The bill was approved by a voice vote after brief discussion, during which congressmen warned of a possible severe shortage of mortgage funds. A steady drop in interest rates has stimulated home sales and led homeowners to rush to refinance mortgages at lower rates.
The “unprecedented” demand for mortgages made it essential to lift the credit limits for government agencies, said Rep. Chalmers P. Wylie of Ohio, ranking Republican on the House Banking Committee and primary sponsor of the legislation.
The Government National Mortgage Assn., which packages FHA and VA loans into securities and guarantees them for sale to investors, had reached its limit of $65.3 billion for the current fiscal year.

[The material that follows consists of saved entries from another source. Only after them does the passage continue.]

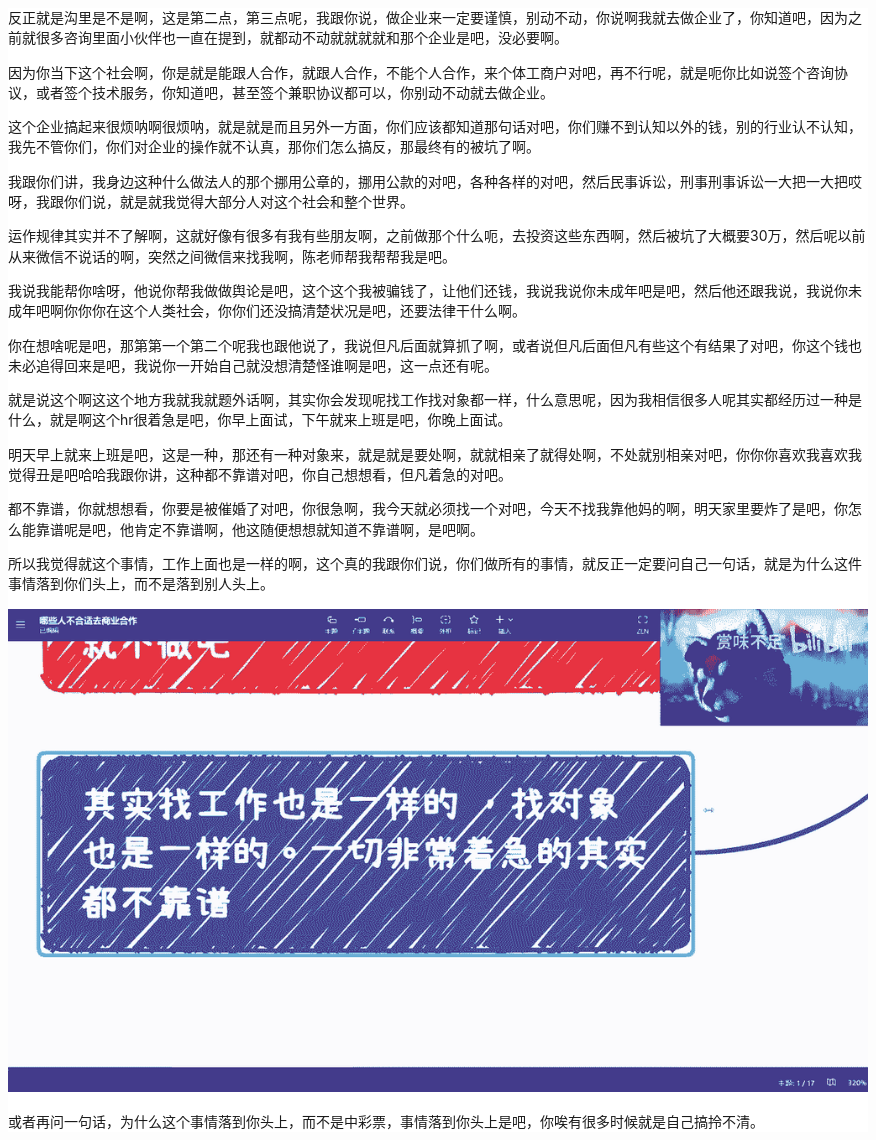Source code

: 反正就是沟里是不是啊，这是第二点，第三点呢，我跟你说，做企业来一定要谨慎，别动不动，你说啊我就去做企业了，你知道吧，因为之前就很多咨询里面小伙伴也一直在提到，就都动不动就就就就和那个企业是吧，没必要啊。

因为你当下这个社会啊，你是就是能跟人合作，就跟人合作，不能个人合作，来个体工商户对吧，再不行呢，就是呃你比如说签个咨询协议，或者签个技术服务，你知道吧，甚至签个兼职协议都可以，你别动不动就去做企业。

这个企业搞起来很烦呐啊很烦呐，就是就是而且另外一方面，你们应该都知道那句话对吧，你们赚不到认知以外的钱，别的行业认不认知，我先不管你们，你们对企业的操作就不认真，那你们怎么搞反，那最终有的被坑了啊。

我跟你们讲，我身边这种什么做法人的那个挪用公章的，挪用公款的对吧，各种各样的对吧，然后民事诉讼，刑事刑事诉讼一大把一大把哎呀，我跟你们说，就是就我觉得大部分人对这个社会和整个世界。

运作规律其实并不了解啊，这就好像有很多有我有些朋友啊，之前做那个什么呃，去投资这些东西啊，然后被坑了大概要30万，然后呢以前从来微信不说话的啊，突然之间微信来找我啊，陈老师帮我帮帮我是吧。

我说我能帮你啥呀，他说你帮我做做舆论是吧，这个这个我被骗钱了，让他们还钱，我说我说你未成年吧是吧，然后他还跟我说，我说你未成年吧啊你你你在这个人类社会，你你们还没搞清楚状况是吧，还要法律干什么啊。

你在想啥呢是吧，那第第一个第二个呢我也跟他说了，我说但凡后面就算抓了啊，或者说但凡后面但凡有些这个有结果了对吧，你这个钱也未必追得回来是吧，我说你一开始自己就没想清楚怪谁啊是吧，这一点还有呢。

就是说这个啊这这个地方我就我就题外话啊，其实你会发现呢找工作找对象都一样，什么意思呢，因为我相信很多人呢其实都经历过一种是什么，就是啊这个hr很着急是吧，你早上面试，下午就来上班是吧，你晚上面试。

明天早上就来上班是吧，这是一种，那还有一种对象来，就是就是要处啊，就就相亲了就得处啊，不处就别相亲对吧，你你你喜欢我喜欢我觉得丑是吧哈哈我跟你讲，这种都不靠谱对吧，你自己想想看，但凡着急的对吧。

都不靠谱，你就想想看，你要是被催婚了对吧，你很急啊，我今天就必须找一个对吧，今天不找我靠他妈的啊，明天家里要炸了是吧，你怎么能靠谱呢是吧，他肯定不靠谱啊，他这随便想想就知道不靠谱啊，是吧啊。

所以我觉得就这个事情，工作上面也是一样的啊，这个真的我跟你们说，你们做所有的事情，就反正一定要问自己一句话，就是为什么这件事情落到你们头上，而不是落到别人头上。



![](img/5fe2c3018785dfa6b6c8d75061c93627_21.png)

或者再问一句话，为什么这个事情落到你头上，而不是中彩票，事情落到你头上是吧，你唉有很多时候就是自己搞拎不清。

The House-passed bill would raise the ceiling to $100 billion. Without the Ginnie Mae backing for the securities, interest rates on FHA and VA mortgages would rise by as much as 1 percentage point, housing industry officials said.
The financing authority of the FHA, which will pay off a loan if the homeowner defaults, was rapidly reaching its lending ceiling of $57 billion. The limit would be raised to $95 billion under the bill approved Monday.
Uncertain Fate in Senate
The legislation awaits action in the Senate. Its fate there is uncertain because of opposition from the Reagan Administration, which wants to curb eligibility for FHA mortgages as a condition for raising the limit.
The Administration wants to restrict FHA mortgages to families with incomes of $40,000 a year or less. But the House bill had no such restrictions.
If the bill does not become law, Wylie warned, “as many as 225,000 home buyers each month will have their mortgages disrupted.” These buyers would be forced to pay more for their home loans or--if the FHA extension is not approved--many would be unable to get mortgages at all.
The FHA and VA mortgages require much smaller down payments than those under conventional financing and their financial requirements are less stringent.
For example, a borrower using an FHA or VA loan may be granted a mortgage even if he or she must make comparatively large monthly payments that consume a big portion of income. The government guarantee for these mortgages reassures the prospective lender.
The FHA and VA ensure that the mortgages will be repaid to the mortgage bankers and others who make loans. Ginnie Mae, in turn, provides backing for bundles of these mortgages sold as securities to other investors.
The selling of the securities gives the mortgage bankers new funds to make more loans.